- Texte fourni:
----------------

L’opinion des Aksakof sur les Mémoires d’un chasseur ne semble pas avoir été extrêmement favorable. Tourguenef écrit à l’un d’eux, le 1 6 octobre 1852 : « Merci de toute mon âme, mon cher Constantin Sergueivitch, pour votre bonne lettre. Je vous dirai tout franchement que je partage la plupart de vos idées sur mon livre : et ne croyez pas que je veuille vous faire montre de ma modestie : non, ce que vous m’écrivez, il y a longtemps déjà que je l’ai pensé. — Alors, me demanderez-vous, pourquoi avez-vous publié ces malheureux Mémoires? — Je les ai publiés pour m’en débarrasser, pour m’alléger de cette vieille manière. Maintenant je suis libre. Aurai-je seulement la force d’aller de l’avant? Voilà ce que je ne sais pas. La simplicité, le calme, la clarté et la précision des lignes, la conscience littéraire, tout cela n’est encore pour moi qu’un lointain idéal. Et c’est faute de sentir en moi les seules qualités qui désormais me plaisent, c’est faute de me sentir assez fort, que je ne me mets pas à ce nouveau roman, dont le sujet et les personnages s’agitent depuis longtemps dans ma tête. Et, d’autre part, je me demande si c’est bien la peine de se donner tant de fatigues, de faire tant d’efforts, de se nourrir de tant d’illusions ! »

----------------

- Consignes à respecter: Dans l'extrait sur les Mémoires d'un chasseur, pour quelle raison Tourguenef dit-il avoir publié ce livre ? Les données qui suivent ont une autre provenance que ce texte.

- Section des données:
----------------

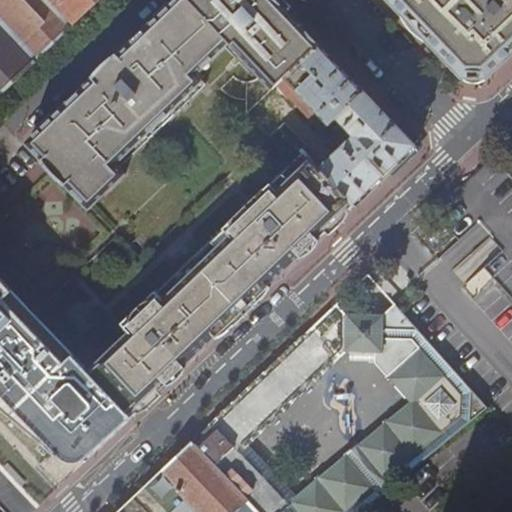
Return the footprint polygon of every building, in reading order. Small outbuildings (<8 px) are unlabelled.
[(0,0),(0,94),(98,0),(0,0)] [(287,76),(322,41),(282,0),(178,0),(114,63),(31,143),(93,206),(127,174),(121,168),(116,162),(133,148),(137,152),(185,106),(182,103),(202,82),(197,76),(193,71),(214,53),(217,56),(231,44),(274,89),(287,76)] [(511,53),(511,0),(391,0),(465,77),(486,78),(511,53)] [(383,176),(418,143),(361,82),(322,41),(287,76),(330,121),(337,115),(354,132),(320,165),(356,201),(383,176)] [(197,76),(217,56),(214,53),(193,71),(197,76)] [(206,88),(202,82),(182,103),(185,106),(206,88)] [(116,162),(121,168),(137,152),(133,148),(116,162)] [(339,216),(356,201),(320,165),(304,150),(251,201),(159,288),(158,286),(123,319),(130,327),(111,345),(109,348),(111,349),(92,369),(133,413),(163,384),(271,281),(339,216)] [(511,176),(496,158),(484,169),(435,214),(511,299),(511,176)] [(93,451),(133,413),(92,369),(66,342),(0,270),(0,403),(54,450),(62,455),(73,460),(84,460),(93,451)] [(397,426),(426,458),(490,408),(404,313),(395,305),(382,317),(344,315),(335,305),(313,326),(340,356),(344,352),(373,354),(372,364),(407,403),(392,416),(400,424),(397,426)] [(294,511),(397,426),(400,424),(392,416),(296,496),(288,503),(242,454),(249,447),(340,356),(313,326),(248,388),(136,494),(118,511),(294,511)] [(294,511),(359,511),(426,458),(397,426),(294,511)] [(296,496),(249,447),(242,454),(288,503),(296,496)]
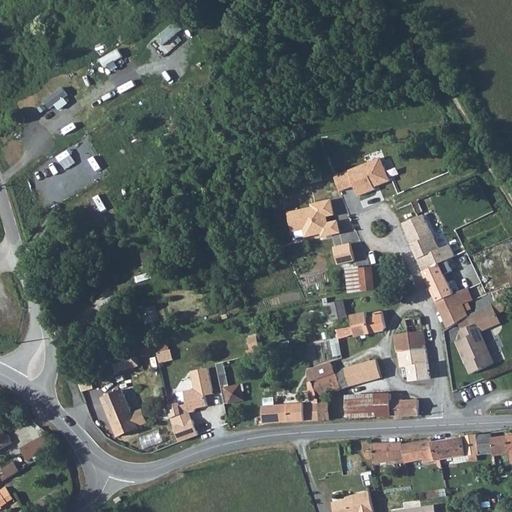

----------------

- Solution complète: Il a publié les Mémoires pour s'en débarrasser, pour s'alléger de cette vieille manière.